• _Given instruction_: Retype word for word everything in the records from the line that contains "collectors: A. Eastwood" down to the very end of the records, leaving out any pictures.

◇ ◇ ◇ ◇ ◇

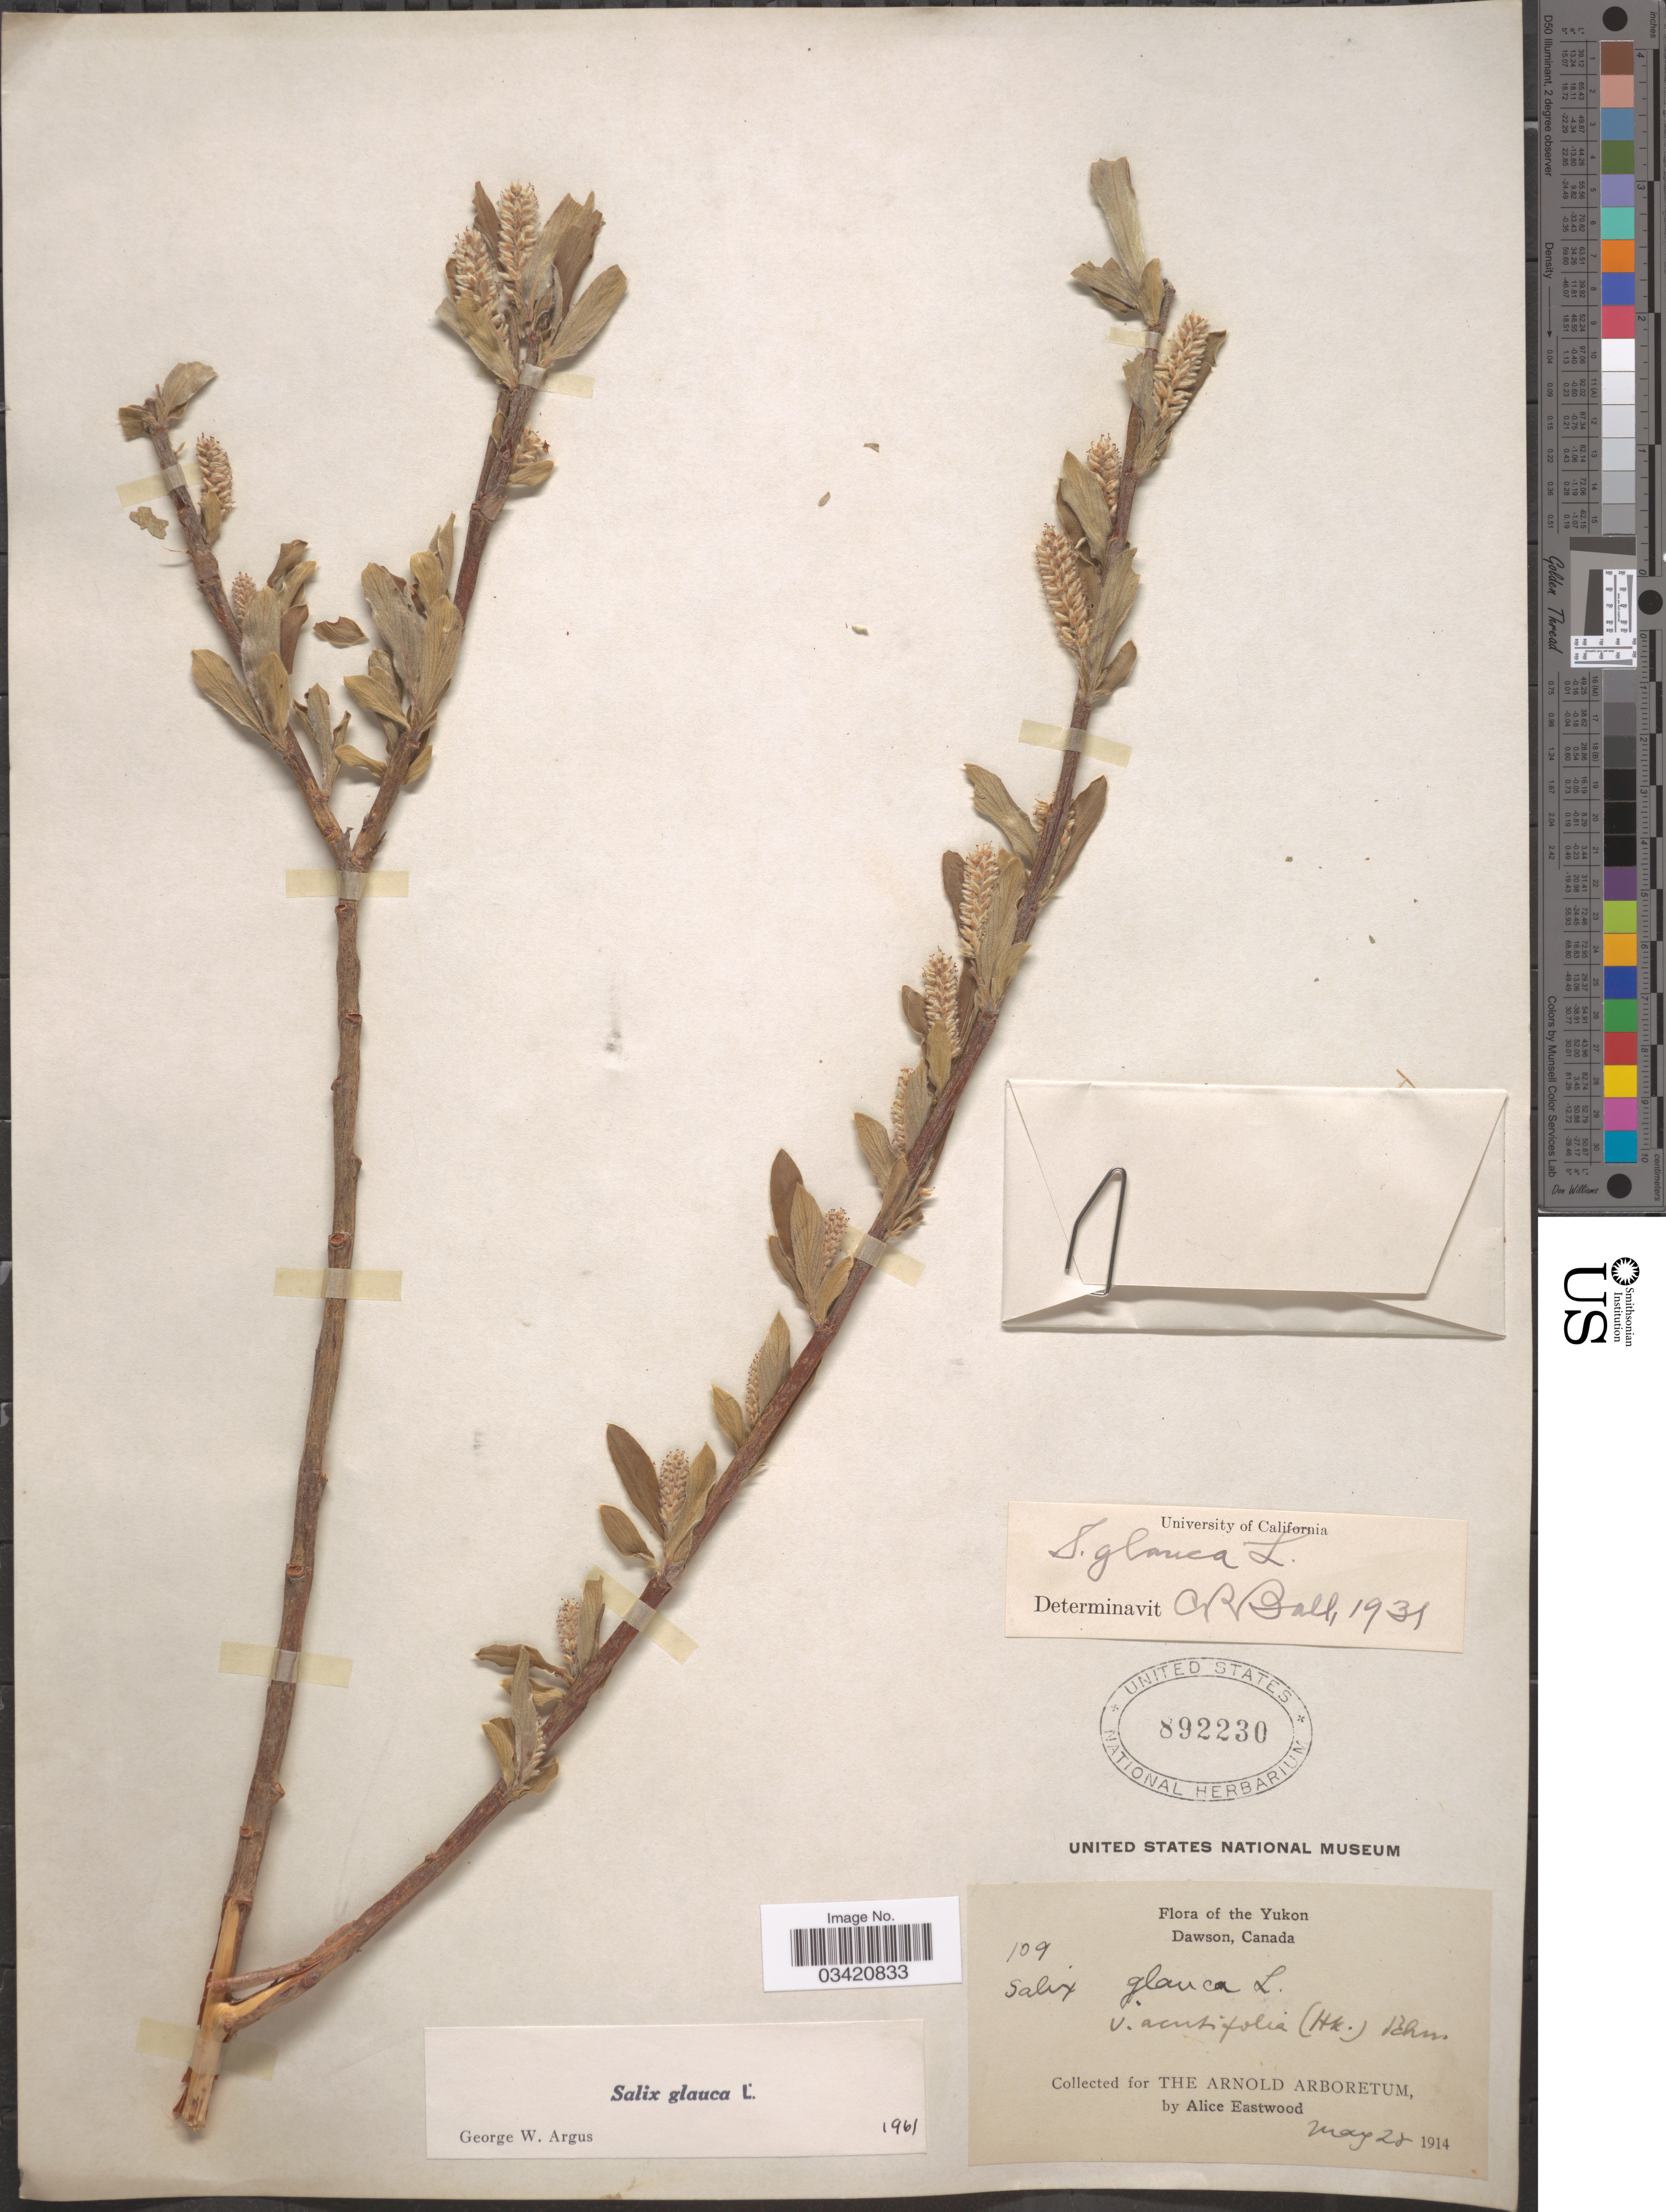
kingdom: Plantae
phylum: Tracheophyta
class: Magnoliopsida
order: Malpighiales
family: Salicaceae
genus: Salix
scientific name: Salix glauca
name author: L.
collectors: A. Eastwood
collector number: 109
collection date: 1914-05-28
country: Canada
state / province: Yukon Territory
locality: Yukon. Dawson.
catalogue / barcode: US 892230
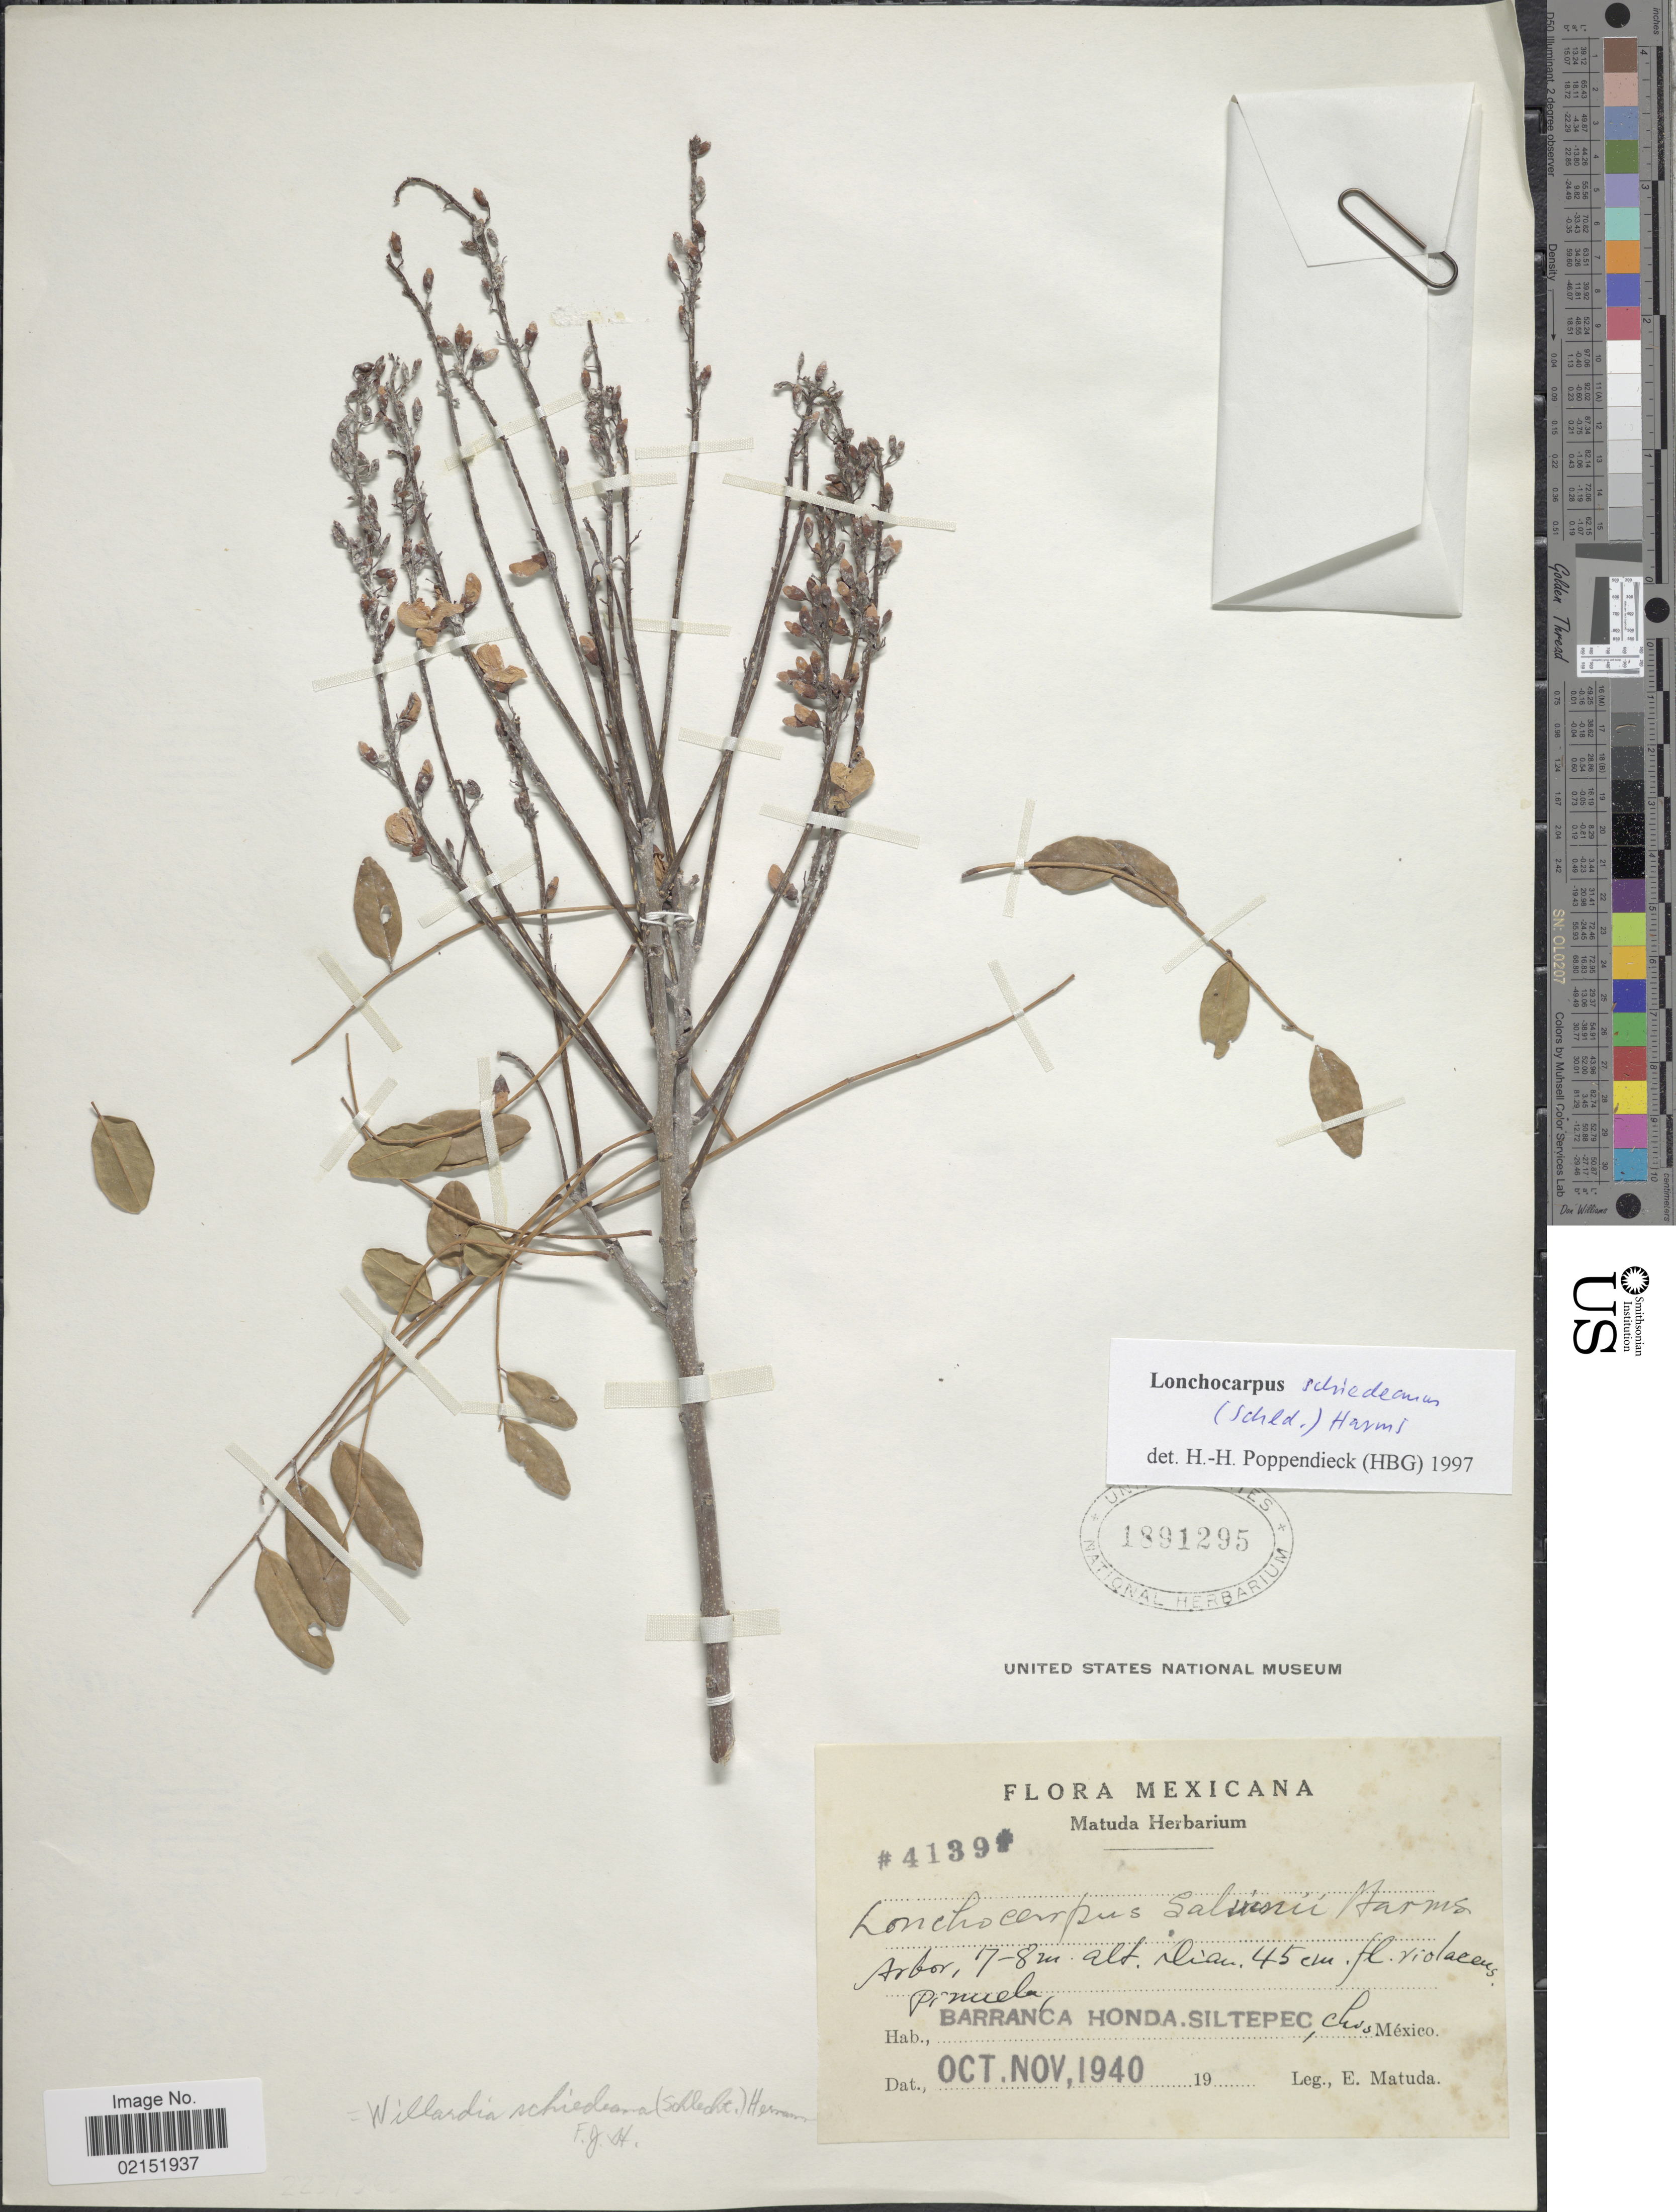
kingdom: Plantae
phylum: Tracheophyta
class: Magnoliopsida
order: Fabales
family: Fabaceae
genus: Lonchocarpus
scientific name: Lonchocarpus schiedeanus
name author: (Schltdl.) Harms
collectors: E. Matuda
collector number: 4139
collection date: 1940-10/1940-11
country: Mexico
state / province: Chiapas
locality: Barranca Honda, Siltepec, Chas.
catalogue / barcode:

◇ ◇ ◇ ◇ ◇

• _Answer to this task_:
collectors: A. Eastwood
collector number: 109
collection date: 1914-05-28
country: Canada
state / province: Yukon Territory
locality: Yukon. Dawson.
catalogue / barcode: US 892230
kingdom: Plantae
phylum: Tracheophyta
class: Magnoliopsida
order: Fabales
family: Fabaceae
genus: Lonchocarpus
scientific name: Lonchocarpus schiedeanus
name author: (Schltdl.) Harms
collectors: E. Matuda
collector number: 4139
collection date: 1940-10/1940-11
country: Mexico
state / province: Chiapas
locality: Barranca Honda, Siltepec, Chas.
catalogue / barcode:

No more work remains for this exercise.